Flake8 is a Python linter, which ensures that the code follows pep8 styling guide, such as spaces, indentation, etc.
Mypy is an optional static type checker for Python that aims to combine the benefits of dynamic (or "duck") typing and static typing. Mypy combines the expressive power and convenience of Python with a powerful type system and compile-time type checking. Mypy type checks standard Python programs; run them using any Python VM with basically no runtime overhead. It works very well with Pydantic plugin to make sure all the right types are used for functions and models.
tox aims to automate and standardize testing in Python. It is a generic virtual environment management and test command line tool. tox allows us to create multiple virtual environments with different python versions and run multiple test, such as flake8, mypy, etc. Coupled with tox-gh-actions. It becomes a powerful tool that can help testing project on various systems automatically using GitHub Actions.
This Library is used for generating random data such as names, email, address, etc. It's useful for testing.
Distribution and packaging
This libraries are used for building and deploying the package
Setuptools provides powerful tools to handle package discovery, including support for namespace packages. It is built on top of Distutils. GitHub action will use setuptools to install all dependencies required for testing. With an addition of build the application can be easily deployed to various systems as a package, which simplifies the installation.
A simple, correct PEP 517 build frontend. By default, a source distribution is built from source and a binary distribution (wheel) is built from the distribution. This is recommended as it will ensure the distribution can be used to build wheels.
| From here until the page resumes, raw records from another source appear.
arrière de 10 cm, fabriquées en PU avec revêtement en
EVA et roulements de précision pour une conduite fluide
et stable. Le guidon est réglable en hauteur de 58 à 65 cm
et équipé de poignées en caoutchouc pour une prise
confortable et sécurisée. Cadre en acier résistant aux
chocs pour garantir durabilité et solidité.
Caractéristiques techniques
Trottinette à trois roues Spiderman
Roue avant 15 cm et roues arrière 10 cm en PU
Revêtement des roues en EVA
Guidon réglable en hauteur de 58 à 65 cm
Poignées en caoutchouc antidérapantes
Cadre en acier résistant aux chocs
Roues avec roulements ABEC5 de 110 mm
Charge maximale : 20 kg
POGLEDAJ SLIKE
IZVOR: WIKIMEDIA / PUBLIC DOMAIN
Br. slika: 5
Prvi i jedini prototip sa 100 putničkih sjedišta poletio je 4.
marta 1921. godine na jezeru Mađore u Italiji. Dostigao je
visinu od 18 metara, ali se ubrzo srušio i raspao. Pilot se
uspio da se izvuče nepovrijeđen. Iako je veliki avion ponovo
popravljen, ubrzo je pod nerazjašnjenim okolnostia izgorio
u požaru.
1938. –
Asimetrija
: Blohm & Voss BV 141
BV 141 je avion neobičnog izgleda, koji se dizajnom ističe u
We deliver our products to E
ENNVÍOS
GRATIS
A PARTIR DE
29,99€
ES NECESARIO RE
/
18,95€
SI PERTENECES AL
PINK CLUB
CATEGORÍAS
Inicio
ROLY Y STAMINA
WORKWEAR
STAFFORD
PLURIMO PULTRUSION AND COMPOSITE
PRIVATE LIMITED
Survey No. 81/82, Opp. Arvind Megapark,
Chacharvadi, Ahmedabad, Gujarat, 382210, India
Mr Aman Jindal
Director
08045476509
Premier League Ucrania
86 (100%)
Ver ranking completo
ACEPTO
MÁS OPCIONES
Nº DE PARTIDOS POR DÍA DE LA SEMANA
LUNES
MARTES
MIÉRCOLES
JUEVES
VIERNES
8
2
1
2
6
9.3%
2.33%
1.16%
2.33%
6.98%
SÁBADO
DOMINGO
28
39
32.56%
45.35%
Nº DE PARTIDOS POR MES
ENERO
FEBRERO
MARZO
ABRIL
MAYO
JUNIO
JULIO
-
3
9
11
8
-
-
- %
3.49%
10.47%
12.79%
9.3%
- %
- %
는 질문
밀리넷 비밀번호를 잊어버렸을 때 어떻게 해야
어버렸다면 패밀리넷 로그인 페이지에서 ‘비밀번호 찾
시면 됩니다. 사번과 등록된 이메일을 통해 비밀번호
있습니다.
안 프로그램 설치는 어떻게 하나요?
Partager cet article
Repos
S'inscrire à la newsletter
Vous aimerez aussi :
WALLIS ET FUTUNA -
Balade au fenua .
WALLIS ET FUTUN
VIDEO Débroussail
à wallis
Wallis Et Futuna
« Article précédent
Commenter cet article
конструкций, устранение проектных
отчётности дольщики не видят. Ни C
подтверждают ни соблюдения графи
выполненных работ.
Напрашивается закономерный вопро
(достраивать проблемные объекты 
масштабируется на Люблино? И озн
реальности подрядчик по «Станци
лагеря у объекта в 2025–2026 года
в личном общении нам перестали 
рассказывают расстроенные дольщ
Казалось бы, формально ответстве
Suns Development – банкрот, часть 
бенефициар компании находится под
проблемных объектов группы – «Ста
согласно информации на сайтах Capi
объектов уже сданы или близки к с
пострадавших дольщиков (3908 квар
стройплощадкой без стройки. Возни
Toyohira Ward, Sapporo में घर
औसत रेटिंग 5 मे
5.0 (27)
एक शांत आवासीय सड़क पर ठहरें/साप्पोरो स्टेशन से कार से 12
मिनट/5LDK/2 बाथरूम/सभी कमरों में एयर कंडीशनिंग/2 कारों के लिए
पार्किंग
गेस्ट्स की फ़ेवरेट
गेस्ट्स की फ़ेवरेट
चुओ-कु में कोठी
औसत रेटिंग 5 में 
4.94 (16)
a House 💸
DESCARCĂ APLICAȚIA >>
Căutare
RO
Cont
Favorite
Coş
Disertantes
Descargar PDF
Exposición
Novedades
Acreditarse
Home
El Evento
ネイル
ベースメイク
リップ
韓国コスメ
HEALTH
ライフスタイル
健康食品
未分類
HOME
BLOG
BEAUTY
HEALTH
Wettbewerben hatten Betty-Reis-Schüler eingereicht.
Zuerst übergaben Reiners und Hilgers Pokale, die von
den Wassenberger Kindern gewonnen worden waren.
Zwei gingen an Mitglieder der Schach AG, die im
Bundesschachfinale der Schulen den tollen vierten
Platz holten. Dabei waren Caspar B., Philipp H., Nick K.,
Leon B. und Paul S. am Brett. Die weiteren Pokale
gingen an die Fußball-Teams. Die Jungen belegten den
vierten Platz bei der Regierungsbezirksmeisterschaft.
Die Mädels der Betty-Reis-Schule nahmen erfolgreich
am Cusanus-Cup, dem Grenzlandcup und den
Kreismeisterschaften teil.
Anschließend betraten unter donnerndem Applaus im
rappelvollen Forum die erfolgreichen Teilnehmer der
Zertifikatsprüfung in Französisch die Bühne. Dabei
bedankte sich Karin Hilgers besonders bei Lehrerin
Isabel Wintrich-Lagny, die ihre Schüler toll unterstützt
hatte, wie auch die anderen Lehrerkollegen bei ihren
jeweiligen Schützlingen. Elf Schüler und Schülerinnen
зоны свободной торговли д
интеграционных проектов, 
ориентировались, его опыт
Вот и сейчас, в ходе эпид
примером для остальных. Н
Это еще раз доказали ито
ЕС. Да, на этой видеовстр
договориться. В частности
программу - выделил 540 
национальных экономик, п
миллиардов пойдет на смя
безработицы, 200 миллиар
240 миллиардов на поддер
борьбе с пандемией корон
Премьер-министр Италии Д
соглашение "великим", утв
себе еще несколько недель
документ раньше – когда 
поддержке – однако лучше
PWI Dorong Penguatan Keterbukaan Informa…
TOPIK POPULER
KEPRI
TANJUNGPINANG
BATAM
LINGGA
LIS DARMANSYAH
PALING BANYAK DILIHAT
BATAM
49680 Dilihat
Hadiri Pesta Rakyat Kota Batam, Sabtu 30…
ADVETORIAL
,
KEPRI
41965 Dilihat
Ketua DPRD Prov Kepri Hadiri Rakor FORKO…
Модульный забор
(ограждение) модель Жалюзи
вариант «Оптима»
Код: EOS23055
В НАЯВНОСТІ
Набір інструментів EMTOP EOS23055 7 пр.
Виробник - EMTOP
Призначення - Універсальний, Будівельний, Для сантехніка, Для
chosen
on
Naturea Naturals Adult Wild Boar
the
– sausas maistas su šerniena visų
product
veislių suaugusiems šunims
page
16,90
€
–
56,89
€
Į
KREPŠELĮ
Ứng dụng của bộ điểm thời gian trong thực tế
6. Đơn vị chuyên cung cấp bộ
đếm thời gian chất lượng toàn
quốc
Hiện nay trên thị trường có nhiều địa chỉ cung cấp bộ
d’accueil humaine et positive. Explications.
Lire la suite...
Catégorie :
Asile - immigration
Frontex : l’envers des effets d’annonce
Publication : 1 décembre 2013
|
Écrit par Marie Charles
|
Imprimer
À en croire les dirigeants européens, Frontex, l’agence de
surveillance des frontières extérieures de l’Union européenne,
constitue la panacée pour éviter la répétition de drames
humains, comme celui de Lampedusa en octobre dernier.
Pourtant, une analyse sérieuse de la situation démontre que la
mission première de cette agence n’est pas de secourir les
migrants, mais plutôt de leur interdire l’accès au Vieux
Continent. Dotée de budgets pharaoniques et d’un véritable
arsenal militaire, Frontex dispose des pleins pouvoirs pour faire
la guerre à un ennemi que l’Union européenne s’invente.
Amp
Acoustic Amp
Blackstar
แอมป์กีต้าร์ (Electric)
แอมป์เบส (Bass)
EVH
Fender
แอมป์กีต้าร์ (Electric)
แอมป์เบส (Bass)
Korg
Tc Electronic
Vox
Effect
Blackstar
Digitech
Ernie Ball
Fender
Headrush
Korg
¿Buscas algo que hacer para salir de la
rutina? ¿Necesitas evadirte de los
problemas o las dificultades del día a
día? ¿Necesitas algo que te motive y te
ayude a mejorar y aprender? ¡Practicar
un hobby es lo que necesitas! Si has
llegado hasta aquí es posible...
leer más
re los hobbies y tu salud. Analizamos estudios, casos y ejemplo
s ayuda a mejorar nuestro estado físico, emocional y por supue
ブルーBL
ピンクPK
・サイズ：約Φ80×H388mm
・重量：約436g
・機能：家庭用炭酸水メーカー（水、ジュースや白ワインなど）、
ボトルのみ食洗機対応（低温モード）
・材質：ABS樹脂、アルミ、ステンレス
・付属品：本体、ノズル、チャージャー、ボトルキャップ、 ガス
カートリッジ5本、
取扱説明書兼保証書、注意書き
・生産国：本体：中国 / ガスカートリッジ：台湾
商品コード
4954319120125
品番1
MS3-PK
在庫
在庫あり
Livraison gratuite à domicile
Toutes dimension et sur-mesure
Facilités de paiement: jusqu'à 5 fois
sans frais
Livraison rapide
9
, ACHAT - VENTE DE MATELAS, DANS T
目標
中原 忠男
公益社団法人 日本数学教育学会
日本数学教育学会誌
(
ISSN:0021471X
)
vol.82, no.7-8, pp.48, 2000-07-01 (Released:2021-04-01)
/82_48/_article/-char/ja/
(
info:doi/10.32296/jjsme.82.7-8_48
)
The result of this command will be a tar ball with all the code required to install and run the application.
Gunicorn 'Green Unicorn' is a Python WSGI HTTP Server for UNIX. It's a pre-fork worker model. The Gunicorn server is broadly compatible with various web frameworks, simply implemented, light on server resources, and fairly speedy.
WSGI applications are a single, synchronous callable that takes a request and returns a response. This doesn’t allow for long-lived connections, like you get with long-poll HTTP or WebSocket connections, which WSGI doesn't support well. So we use uvicorn workers controlled by gunicorn process. Combination with NGINX as a reverse-proxy, it handles all of the connection and communication between client and the API application.
Uvicorn is an ASGI web server implementation for Python. It supports HTTP/1.1 and WebSockets. However it has some limitations in terms of compatibility(The uvloop implementation provides greater performance, but is not compatible with Windows or PyPy) and for production deployment purposes. Although, the uvicorn can be used for development, it is recommended to use Gunicorn for deployment,
Run uvicorn --reload from the command line for local development.
Run gunicorn -k uvicorn.workers.UvicornWorker for production.